書評
2022年6月号掲載
瀬戸内寂聴生誕百年記念『瀬戸内寂聴全集』、『私解説 ペン一本で生きてきた』刊行記念特集
百寿でかなったこと
対象書籍名:『瀬戸内寂聴全集』(第二期全五巻)第二十一巻~第二十四巻、第二十五巻/『私解説 ペン一本で生きてきた』
対象著者:瀬戸内寂聴
対象書籍ISBN:978-4-10-646421-8/978-4-10-646422-5/978-4-10-646423-2/978-4-10-646424-9/978-4-10-646425-6/978-4-10-311228-0
二〇二二年五月十五日。満百歳の誕生日は、間違いなく訪れる。私たちは何年も前からそう信じ込み、心づもりを膨らませていた。ところが……。
「ほらごらんなさい、諸行無常よ」とばかりに潔く、「寂聴さん」はこの世を去ってしまわれた。数え年百歳は、却って永遠の百歳として、皆の記憶に刻まれた。それをいっそう確実なものとするように、「百寿記念」と銘打たれた『瀬戸内寂聴全集』第二期全五巻が完結した。
二十年前の第一期刊行分と合わせて全二十五巻。真赤な装幀の全集を抱きしめた時、「ああ、もう死んでもいいとため息をついています」と刊行に際した本人の挨拶文にはある。日付は命日と同月の二〇二一年十一月。何と見事な終わり方だろう。

記録データ:

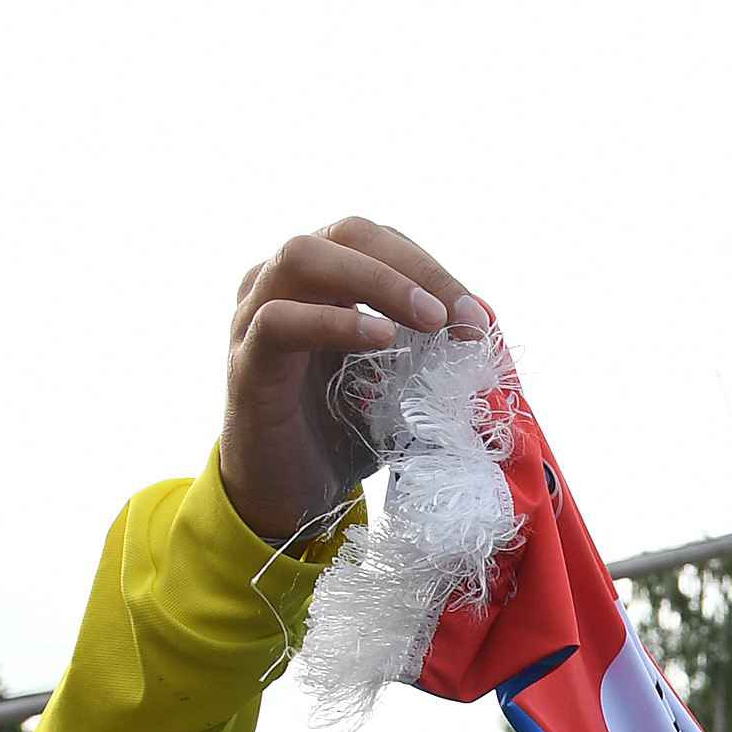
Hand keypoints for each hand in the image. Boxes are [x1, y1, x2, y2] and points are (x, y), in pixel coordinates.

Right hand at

課題内容: 上に引用した瀬戸内寂聴全集の完結を扱う書評を、最後の文に続けて書き継いでください。

回答内容:
瀬戸内作品の美点も、その終わり方にあるとかねて考えていた。ことに短篇。清々しい余韻を響かせるのが技巧の域を超えて巧いと、第二十三巻の短篇群を読み通して感服した。なかでも「藤壺」(単行本は二〇〇四年刊)については、あらためて息をのんだ。
この作品にまつわる筆者の記憶は前世紀末までさかのぼる。“瀬戸内源氏”とよばれる『源氏物語』の現代語訳、全十巻が完結した一九九八年の春、丸谷才一氏との対談に同席する機会があった。学問的解釈では不明とされる部分も、「小説の実作者が知識、体験を総動員して全人格的に読むと、どんどんわかってくるでしょう?」と、丸谷氏は瀬戸内訳の勢いをほめ、どちらの解釈もあり得るならば面白い方を選ぶ、それが小説の論理というものだと、お二人はうなずき合った。「雨夜の品定め」の直前、十七歳の光源氏は父、桐壺帝の妃で継母である藤壺とのはじめての逢瀬を果たしていた、その経緯を書いた一帖は「在った」と、両人は断言。鋭く深い読み、男女の事への飽くなき好奇心に怖れをなした。丸谷氏はこの五年後、その失われた帖の名ともされる『輝く日の宮』と題した長篇小説を完成させ、その結末に源氏と藤壺の幻の逢瀬を創作した掌篇を埋め込んだ。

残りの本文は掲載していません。